>> Start Excerpt to read

Ok, I tested what you suggested. It did not work, unfortunately, though. If I add specific dns servers for selected domains, I can still not lookup those names if the system time is incorrect. (I just set my system time to some date in the seventies to emulate that.) I have a suspicion, though, why it worked for you. If dnsmasq realizes that the system time is bogus (which it determins by checking the last modification date of a special file), it will not enforce timestamp checks. When this is the case, it says so in the system log. In this case looking up domain names still works. But if dnsmasq assumes the time is correct, but it is in fact wrong, dns resolution will break. One more thing which makes it hard to spot is that the dns cache doesn't seem to be reset when you restart dnsmasq (unless you do a reboot). So looking up domains that you looked up before using an outdated systemtime will work for these as well.

Anyway, it would have been nice but doesn't work, unfortunately.

In the meantime, I also did some more research. I learned that out of the approaches I listed before, 2) and 5) are not feasible. Starting dnssec with --dnssec-no-timecheck until the system time is valid, is easily done in OpenWrt because when dnsmasq is started with that option, it will wait for a SIGHUP signal as a sign that the time is now correct and then restart with timechecking enforced. The problem here is that on OpenWrt this signal is used for other purposes as well. So any of these triggers could cause dnsmasq to restart with timestamp checking enforced, even if the time is still incorrect. One would have to patch the dnsmasq sources to use a different trigger.

>> End Excerpt to read
>> Start Extracted material

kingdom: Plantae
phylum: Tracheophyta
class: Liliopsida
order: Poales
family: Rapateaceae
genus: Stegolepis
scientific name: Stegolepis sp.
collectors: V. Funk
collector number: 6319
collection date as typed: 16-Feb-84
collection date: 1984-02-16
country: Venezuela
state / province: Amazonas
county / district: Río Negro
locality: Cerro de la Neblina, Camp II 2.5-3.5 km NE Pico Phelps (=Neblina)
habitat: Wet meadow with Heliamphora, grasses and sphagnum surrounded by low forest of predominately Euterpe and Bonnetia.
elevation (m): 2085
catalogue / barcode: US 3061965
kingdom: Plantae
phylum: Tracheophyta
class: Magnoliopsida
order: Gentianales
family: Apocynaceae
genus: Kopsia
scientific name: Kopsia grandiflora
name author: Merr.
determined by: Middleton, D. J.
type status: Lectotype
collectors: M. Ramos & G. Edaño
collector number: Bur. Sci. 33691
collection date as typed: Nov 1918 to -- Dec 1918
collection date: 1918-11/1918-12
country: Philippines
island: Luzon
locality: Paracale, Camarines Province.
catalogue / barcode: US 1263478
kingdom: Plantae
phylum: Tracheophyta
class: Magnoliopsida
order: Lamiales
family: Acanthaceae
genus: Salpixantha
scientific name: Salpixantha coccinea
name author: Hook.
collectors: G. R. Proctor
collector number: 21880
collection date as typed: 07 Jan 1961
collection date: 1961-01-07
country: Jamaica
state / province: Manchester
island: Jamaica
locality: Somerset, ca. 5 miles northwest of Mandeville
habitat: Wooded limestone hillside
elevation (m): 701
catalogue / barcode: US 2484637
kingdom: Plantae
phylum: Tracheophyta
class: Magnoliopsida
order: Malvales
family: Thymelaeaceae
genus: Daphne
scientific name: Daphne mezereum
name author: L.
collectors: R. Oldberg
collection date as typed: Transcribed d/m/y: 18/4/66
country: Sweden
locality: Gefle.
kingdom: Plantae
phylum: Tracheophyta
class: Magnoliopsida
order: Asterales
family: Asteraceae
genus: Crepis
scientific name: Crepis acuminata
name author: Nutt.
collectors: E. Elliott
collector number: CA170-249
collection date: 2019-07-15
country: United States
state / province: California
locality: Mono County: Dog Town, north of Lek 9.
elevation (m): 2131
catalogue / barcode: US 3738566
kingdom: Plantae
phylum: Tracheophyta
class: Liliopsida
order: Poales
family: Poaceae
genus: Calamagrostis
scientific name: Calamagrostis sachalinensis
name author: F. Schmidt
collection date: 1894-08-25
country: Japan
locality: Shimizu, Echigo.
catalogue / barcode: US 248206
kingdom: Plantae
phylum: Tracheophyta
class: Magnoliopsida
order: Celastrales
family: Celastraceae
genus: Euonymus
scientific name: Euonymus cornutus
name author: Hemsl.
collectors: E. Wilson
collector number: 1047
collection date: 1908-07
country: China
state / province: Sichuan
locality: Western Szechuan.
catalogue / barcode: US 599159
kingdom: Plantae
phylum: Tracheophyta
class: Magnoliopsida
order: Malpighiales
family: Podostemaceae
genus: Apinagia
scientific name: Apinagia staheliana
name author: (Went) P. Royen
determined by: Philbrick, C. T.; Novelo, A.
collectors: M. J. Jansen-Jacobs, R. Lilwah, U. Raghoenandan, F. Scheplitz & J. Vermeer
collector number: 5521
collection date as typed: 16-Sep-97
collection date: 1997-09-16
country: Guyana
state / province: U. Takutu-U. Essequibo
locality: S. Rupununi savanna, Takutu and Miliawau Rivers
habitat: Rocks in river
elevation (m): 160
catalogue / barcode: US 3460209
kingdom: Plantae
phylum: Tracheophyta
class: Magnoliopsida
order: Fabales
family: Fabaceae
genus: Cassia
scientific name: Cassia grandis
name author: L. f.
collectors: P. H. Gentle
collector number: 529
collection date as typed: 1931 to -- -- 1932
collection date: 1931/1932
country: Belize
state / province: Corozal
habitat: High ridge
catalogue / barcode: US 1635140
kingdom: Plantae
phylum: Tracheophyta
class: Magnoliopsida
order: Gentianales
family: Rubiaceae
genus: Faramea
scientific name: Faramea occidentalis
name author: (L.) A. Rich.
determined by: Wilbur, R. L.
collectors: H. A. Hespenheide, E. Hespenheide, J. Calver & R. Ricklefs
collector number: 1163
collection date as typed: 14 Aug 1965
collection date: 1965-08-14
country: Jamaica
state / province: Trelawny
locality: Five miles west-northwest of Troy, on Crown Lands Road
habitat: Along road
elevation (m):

>> End Extracted material

▸ To do
a. In the dnsmasq post, how does dnsmasq decide that the system time is bogus?
b. According to the dnsmasq post, why is starting dnsmasq with --dnssec-no-timecheck until the time is valid a problem on OpenWrt? Answer in one to three sentences.
c. Continue the dnsmasq post after its final sentence.

▸ Responses in order
a. It checks the last modification date of a special file.

b. With that option, dnsmasq waits for a SIGHUP signal as a sign that the time is correct and then restarts with time checking enforced. On OpenWrt that signal is also used for other purposes, so any of those triggers could make dnsmasq enforce timestamp checks while the time is still wrong. Using a different trigger would require patching the dnsmasq sources.

c.
5) is not impossible in absolute terms, but you would have to insert a manipulated shared library into a program to do that, which is not easily done and may have other sideeffects.

So, I'll have to investigate the other options further.

Post #9

silentcreek

4 Feb 2016, 12:37

Hey again,

so, I found a nice and reliable solution

Basically, the trick is to use nslookup to lookup the ip addresses of the NTP servers' domain names. With nslookup you can bypass dnsmasq and dnssec validation Try for example:

nslookup www.openwrt.org 208.67.222.222

It will lookup www.openwrt.org using the DNS server 208.67.222.222. It also works when dnsmasq would not return any IP because of an incorrect system time.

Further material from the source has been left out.